» **Exercise directions**:
Each line of the records below that holds "předchozího" should be copied out.

(Records excerpted from a collection)
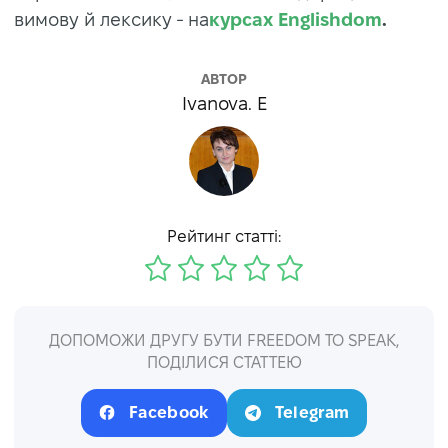
вимову й лексику - на
курсах Englishdom
.
АВТОР
Ivanova. E
Рейтинг статті:
ДОПОМОЖИ ДРУГУ БУТИ FREEDOM TO SPEAK,
ПОДІЛИСЯ СТАТТЕЮ
Facebook
Telegram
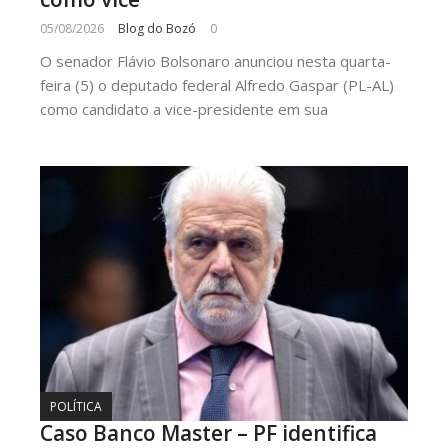
05/08/2026
Blog do Bozó
0
O senador Flávio Bolsonaro anunciou nesta quarta-
feira (5) o deputado federal Alfredo Gaspar (PL-AL)
como candidato a vice-presidente em sua
POLÍTICA
Caso Banco Master – PF identifica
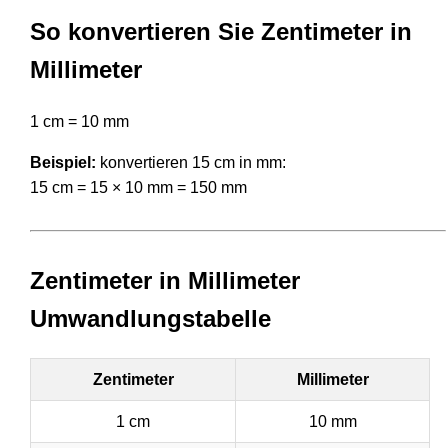
So konvertieren Sie Zentimeter in
Millimeter
1 cm = 10 mm
Beispiel:
konvertieren 15 cm in mm:
15 cm = 15 × 10 mm = 150 mm
Zentimeter in Millimeter
Umwandlungstabelle
Zentimeter
Millimeter
1 cm
10 mm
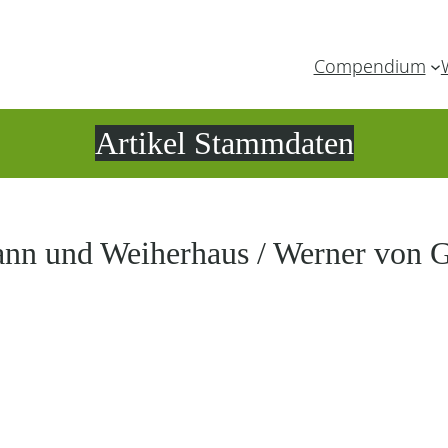
Compendium
Artikel Stammdaten
ann und Weiherhaus / Werner von G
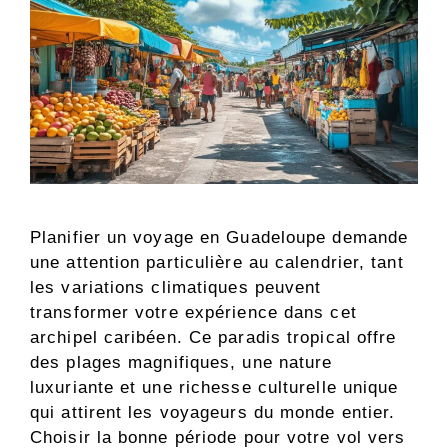
Planifier un voyage en Guadeloupe demande
une attention particulière au calendrier, tant
les variations climatiques peuvent
transformer votre expérience dans cet
archipel caribéen. Ce paradis tropical offre
des plages magnifiques, une nature
luxuriante et une richesse culturelle unique
qui attirent les voyageurs du monde entier.
Choisir la bonne période pour votre vol vers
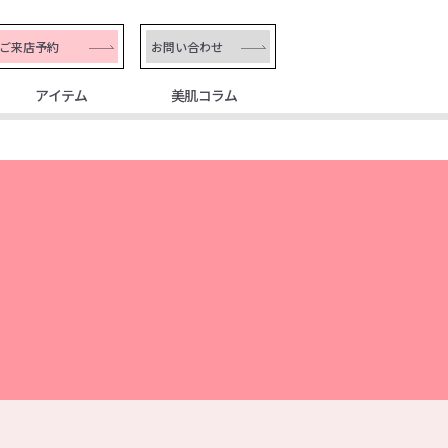
ご来店予約
お問い合わせ
アイテム
美肌コラム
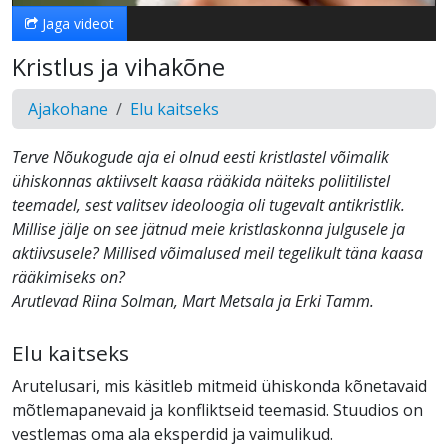
Jaga videot
Kristlus ja vihakõne
Ajakohane
Elu kaitseks
Terve Nõukogude aja ei olnud eesti kristlastel võimalik
ühiskonnas aktiivselt kaasa rääkida näiteks poliitilistel
teemadel, sest valitsev ideoloogia oli tugevalt antikristlik.
Millise jälje on see jätnud meie kristlaskonna julgusele ja
aktiivsusele? Millised võimalused meil tegelikult täna kaasa
rääkimiseks on?
Arutlevad Riina Solman, Mart Metsala ja Erki Tamm.
Elu kaitseks
Arutelusari, mis käsitleb mitmeid ühiskonda kõnetavaid
mõtlemapanevaid ja konfliktseid teemasid. Stuudios on
vestlemas oma ala eksperdid ja vaimulikud.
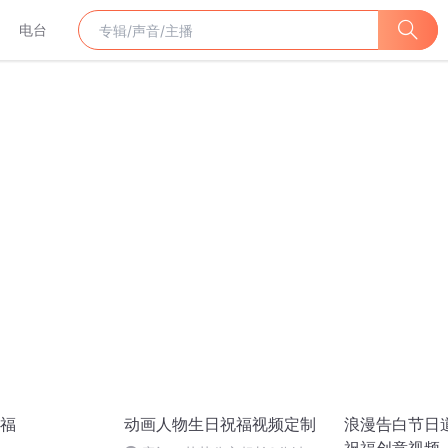
电台
福
动画人物生日祝福视频定制
浪漫告白节日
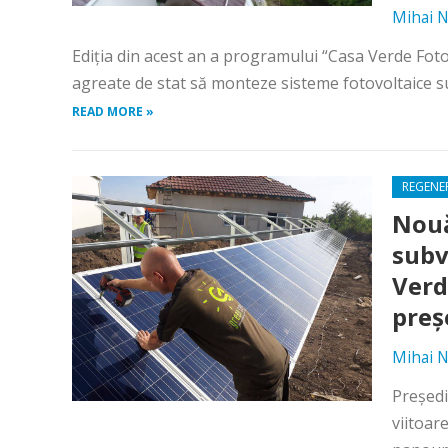
Mihai N
Ediția din acest an a programului “Casa Verde Foto
agreate de stat să monteze sisteme fotovoltaice sub
READ MORE »
REGENE
Nouă
subv
Verd
preș
Mihai N
Președi
viitoar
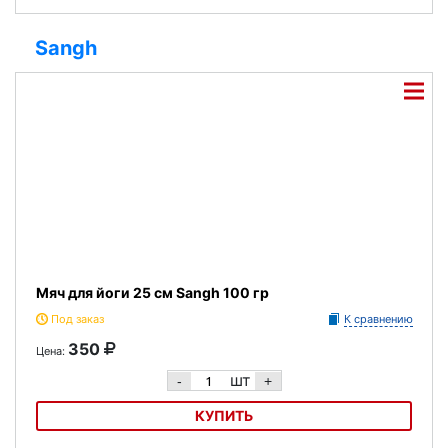
Медицинбол Lite Weights 1705LW 5кг
Sangh
Мяч для йоги 25 см Sangh 100 гр
Под заказ
К сравнению
350
Цена:
шт
-
+
КУПИТЬ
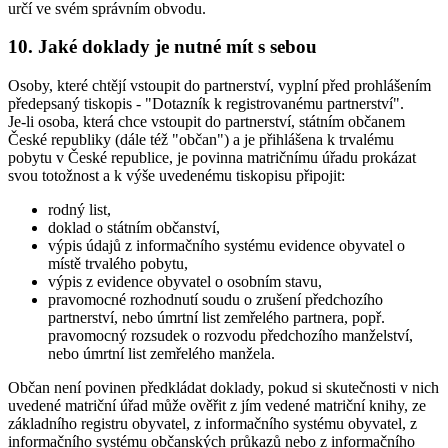
určí ve svém správním obvodu.
10. Jaké doklady je nutné mít s sebou
Osoby, které chtějí vstoupit do partnerství, vyplní před prohlášením
předepsaný tiskopis - "Dotazník k registrovanému partnerství".
Je-li osoba, která chce vstoupit do partnerství, státním občanem
České republiky (dále též "občan") a je přihlášena k trvalému
pobytu v České republice, je povinna matričnímu úřadu prokázat
svou totožnost a k výše uvedenému tiskopisu připojit:
rodný list,
doklad o státním občanství,
výpis údajů z informačního systému evidence obyvatel o
místě trvalého pobytu,
výpis z evidence obyvatel o osobním stavu,
pravomocné rozhodnutí soudu o zrušení předchozího
partnerství, nebo úmrtní list zemřelého partnera, popř.
pravomocný rozsudek o rozvodu předchozího manželství,
nebo úmrtní list zemřelého manžela.
Občan není povinen předkládat doklady, pokud si skutečnosti v nich
uvedené matriční úřad může ověřit z jím vedené matriční knihy, ze
základního registru obyvatel, z informačního systému obyvatel, z
informačního systému občanských průkazů nebo z informačního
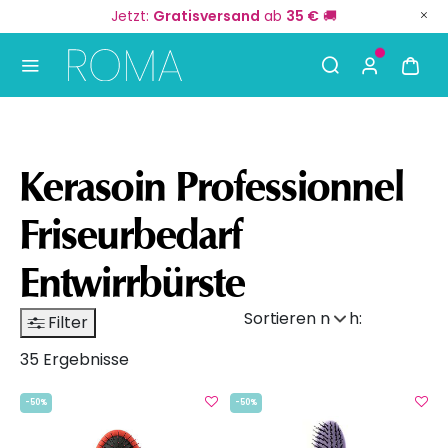
Jetzt:
Gratisversand
ab
35 €
🚚
Use Up and Down arrow keys to navigate search result
Kerasoin Professionnel
Friseurbedarf
Entwirrbürste
Sortieren nach:
Filter
35 Ergebnisse
-50%
-50%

» **Exercise answer**:
pravomocné rozhodnutí soudu o zrušení předchozího
pravomocný rozsudek o rozvodu předchozího manželství,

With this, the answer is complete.